[Stored data]
++++++++++++++++++++

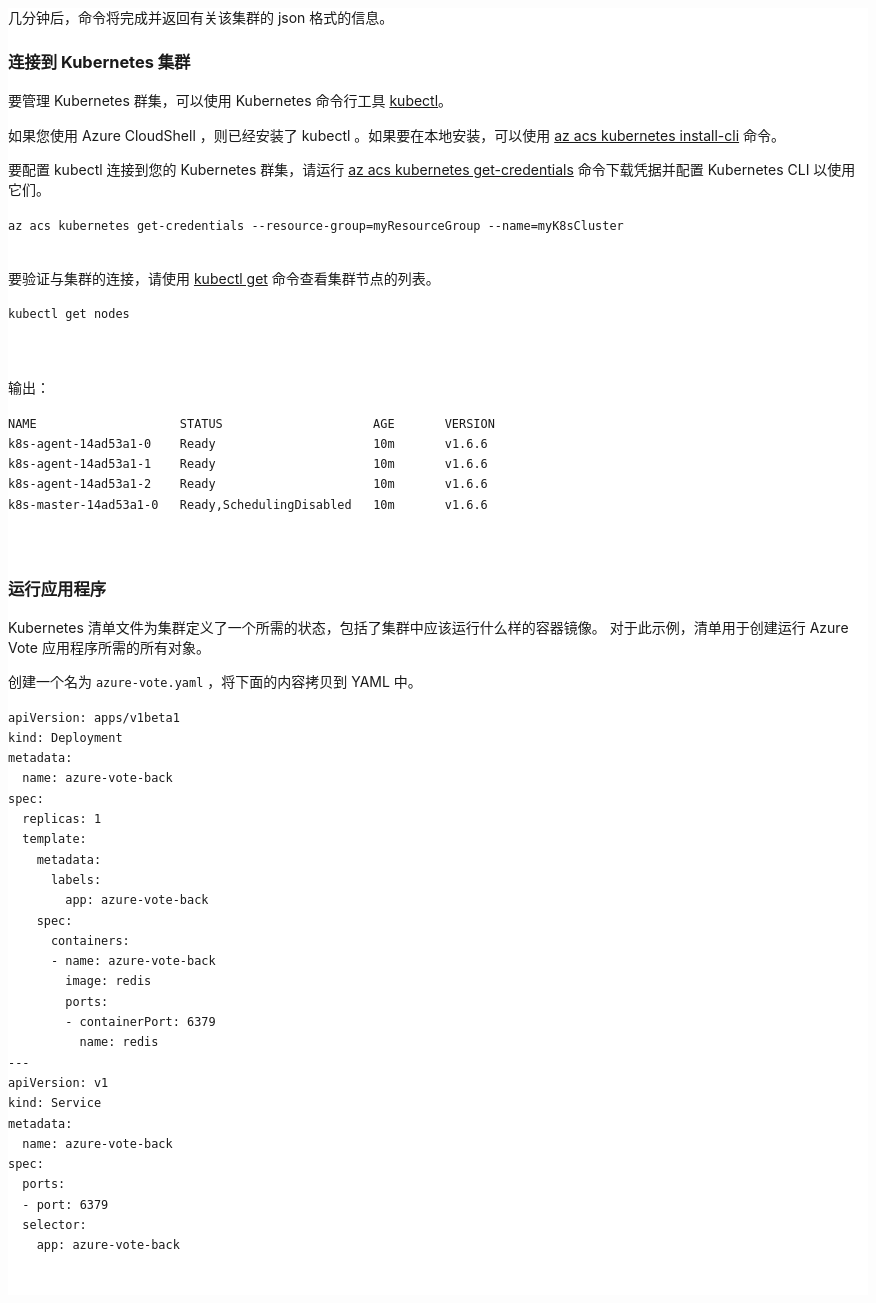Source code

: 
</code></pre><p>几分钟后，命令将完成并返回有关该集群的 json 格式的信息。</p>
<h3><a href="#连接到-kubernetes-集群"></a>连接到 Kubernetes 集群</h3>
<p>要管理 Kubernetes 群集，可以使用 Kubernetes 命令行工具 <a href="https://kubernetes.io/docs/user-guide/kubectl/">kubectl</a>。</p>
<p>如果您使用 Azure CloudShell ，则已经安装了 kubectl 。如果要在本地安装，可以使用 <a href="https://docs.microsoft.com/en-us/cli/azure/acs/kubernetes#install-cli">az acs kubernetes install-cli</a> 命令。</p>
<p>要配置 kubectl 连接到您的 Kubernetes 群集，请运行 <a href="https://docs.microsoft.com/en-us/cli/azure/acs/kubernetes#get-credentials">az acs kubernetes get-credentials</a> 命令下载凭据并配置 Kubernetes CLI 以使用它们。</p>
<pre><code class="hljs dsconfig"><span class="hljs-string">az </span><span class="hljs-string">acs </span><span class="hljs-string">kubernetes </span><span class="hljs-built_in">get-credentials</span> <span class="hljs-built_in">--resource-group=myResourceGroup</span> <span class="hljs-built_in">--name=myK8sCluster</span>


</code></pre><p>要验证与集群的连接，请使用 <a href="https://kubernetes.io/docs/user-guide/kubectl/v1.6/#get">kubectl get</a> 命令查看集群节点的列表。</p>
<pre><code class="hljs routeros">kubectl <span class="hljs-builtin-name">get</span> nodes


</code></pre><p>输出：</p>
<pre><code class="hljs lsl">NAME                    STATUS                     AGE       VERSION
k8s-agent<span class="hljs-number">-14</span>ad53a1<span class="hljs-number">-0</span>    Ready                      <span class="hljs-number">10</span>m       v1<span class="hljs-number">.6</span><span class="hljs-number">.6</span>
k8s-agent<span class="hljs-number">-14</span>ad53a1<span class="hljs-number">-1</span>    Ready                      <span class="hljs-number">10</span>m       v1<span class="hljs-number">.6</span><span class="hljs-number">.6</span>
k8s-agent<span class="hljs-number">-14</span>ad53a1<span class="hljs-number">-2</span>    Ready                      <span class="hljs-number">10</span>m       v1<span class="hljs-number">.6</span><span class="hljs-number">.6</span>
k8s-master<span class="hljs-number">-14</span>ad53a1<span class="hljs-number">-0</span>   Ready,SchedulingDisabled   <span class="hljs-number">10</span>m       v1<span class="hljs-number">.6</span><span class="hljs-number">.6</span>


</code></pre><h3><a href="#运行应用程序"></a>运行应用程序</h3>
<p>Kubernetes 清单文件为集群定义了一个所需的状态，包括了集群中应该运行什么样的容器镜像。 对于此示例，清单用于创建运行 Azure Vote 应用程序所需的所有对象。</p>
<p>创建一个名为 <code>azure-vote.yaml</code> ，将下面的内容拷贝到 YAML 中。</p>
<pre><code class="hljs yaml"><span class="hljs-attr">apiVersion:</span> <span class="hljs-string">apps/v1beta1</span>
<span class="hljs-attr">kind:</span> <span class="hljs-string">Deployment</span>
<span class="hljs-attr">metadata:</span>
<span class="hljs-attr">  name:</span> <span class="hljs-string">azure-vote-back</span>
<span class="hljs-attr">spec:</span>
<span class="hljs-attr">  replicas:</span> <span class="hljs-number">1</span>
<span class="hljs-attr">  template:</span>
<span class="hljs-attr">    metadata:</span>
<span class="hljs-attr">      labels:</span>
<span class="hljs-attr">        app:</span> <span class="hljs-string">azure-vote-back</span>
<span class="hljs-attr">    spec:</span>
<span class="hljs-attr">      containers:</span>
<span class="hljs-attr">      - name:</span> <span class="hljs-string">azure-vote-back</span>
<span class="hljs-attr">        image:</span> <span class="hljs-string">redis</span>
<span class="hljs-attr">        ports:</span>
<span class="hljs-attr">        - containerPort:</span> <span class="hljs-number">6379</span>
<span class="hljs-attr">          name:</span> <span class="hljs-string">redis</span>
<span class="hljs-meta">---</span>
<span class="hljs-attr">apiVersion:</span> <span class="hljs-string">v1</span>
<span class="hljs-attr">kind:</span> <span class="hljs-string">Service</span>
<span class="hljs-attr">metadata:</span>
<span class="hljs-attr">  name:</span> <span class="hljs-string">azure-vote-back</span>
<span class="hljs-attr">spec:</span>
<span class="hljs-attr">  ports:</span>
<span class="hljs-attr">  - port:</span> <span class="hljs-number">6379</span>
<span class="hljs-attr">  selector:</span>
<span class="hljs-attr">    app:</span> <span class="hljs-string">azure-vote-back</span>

++++++++++++++++++++

| WHAT TO WORK ON |
Which lines of the stored data above contain the string "yaml"? Extract each of them.

| EXPECTED ANSWER |
<p>创建一个名为 <code>azure-vote.yaml</code> ，将下面的内容拷贝到 YAML 中。</p>
<pre><code class="hljs yaml"><span class="hljs-attr">apiVersion:</span> <span class="hljs-string">apps/v1beta1</span>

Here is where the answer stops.